Outro clube que aproveitou a terceira fase para experimentar o enorme contingente de jovens que tem é o PSV: na vitória por 3 a 1 sobre o EHS (quarta divisão do país), recebeu a sua primeira oportunidade Gianluca Maria – holandês de nascimento, apesar do nome -, que também marcou o seu nome, definindo a vitória do time de Eindhoven por 3 a 1, também na quarta passada. Além disso, foi mais uma oportunidade para dois jogadores continuarem aparecendo entre os Boeren: o meia Memphis Depay, autor de um gol, e o atacante Jürgen Locadia, que já atuam, vez por outra, em jogos do Holandês. Locadia, inclusive, estreou na Eredivisie já marcando três gols, contra o VVV-Venlo.
O Twente é até mais conservador no uso dos jovens, mas os experimenta: os atacantes Edwin Gyasi e Joey Pelupessy, além do defensor alemão Mirco Born, já aparecem vez por outra na Eredivisie. O grande destaque da boa campanha do Vitesse é o meia Marco van Ginkel, de 20 anos (pré-convocado para o amistoso entre Holanda e Alemanha, por sinal). Assim como outro atacante, Mikhail Rosheuvel, no AZ. Na boa campanha que faz na liga, o Utrecht tem no armador australiano Tommy Oar seu grande destaque.
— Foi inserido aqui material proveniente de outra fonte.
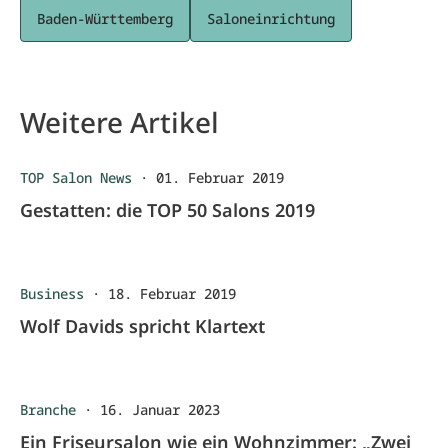
Baden-Württemberg
Saloneinrichtung
Weitere Artikel
TOP Salon News
·
01. Februar 2019
Gestatten: die TOP 50 Salons 2019
Business
·
18. Februar 2019
Wolf Davids spricht Klartext
Branche
·
16. Januar 2023
Ein Friseursalon wie ein Wohnzimmer: „Zwei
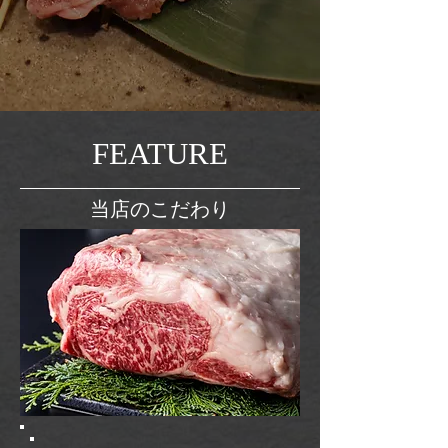
FEATURE
当店のこだわり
E até grandes times do exterior aproveitam para usar o torneio como “tubo de ensaio” de suas revelações. O Manchester City, por exemplo, fez isso com John Guidetti, no Feyenoord. E está fazendo com Dedryck Boyata, cedido ao Twente. Isso, fora os talentos que já vêm ganhando espaço na seleção, sob a reformulação que Louis van Gaal impôs: Van Rhijn, Clasie, Schaken, Martins Indi…
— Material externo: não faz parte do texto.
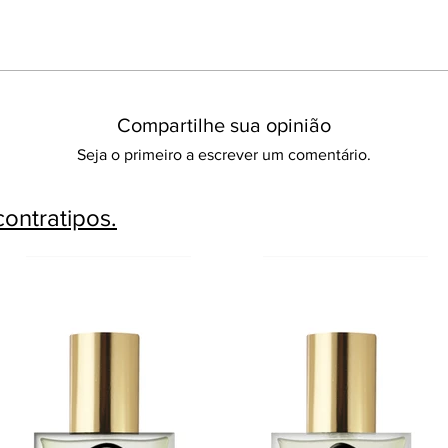
Compartilhe sua opinião
Seja o primeiro a escrever um comentário.
ontratipos.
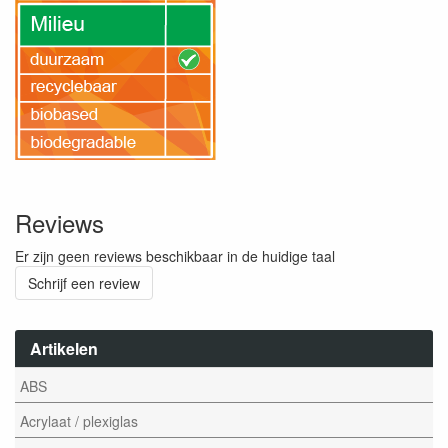
Reviews
Er zijn geen reviews beschikbaar in de huidige taal
Schrijf een review
Artikelen
ABS
Acrylaat / plexiglas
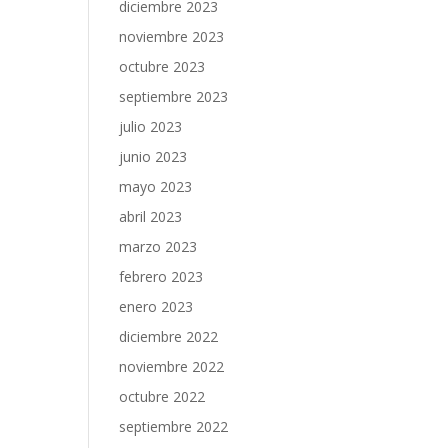
diciembre 2023
noviembre 2023
octubre 2023
septiembre 2023
julio 2023
junio 2023
mayo 2023
abril 2023
marzo 2023
febrero 2023
enero 2023
diciembre 2022
noviembre 2022
octubre 2022
septiembre 2022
Mas é sempre bom ter em mente: não é por isso que a Holanda pode ser considerada um celeiro inesgotável de talentos. Um jogador experiente, que controle o ímpeto da molecada, embora possa não ser tão técnico, é tão útil quanto um garoto que surja imponente em um jogo ou outro. O importante não é aparecer bem, é continuar bem. O caminho para alcançar a fama e o talento de um Sneijder não é fácil. E é para percorrê-lo que os jovens da Eredivisie têm de se focar. Só aí a novidade continuará sendo o máximo.
Dedo podre
A edição passada da coluna falava da boa campanha do Vitesse. Pois bem: na 10ª rodada, finalmente a invencibilidade chegou ao fim. AZ 2 a 1, em Arnhem mesmo. Não é que o resultado tenha sido ruim – apesar dos pesares, os aurinegros continuam em terceiro lugar. Mas… novamente, a coluna se revela um verdadeiro iceberg pedólatra.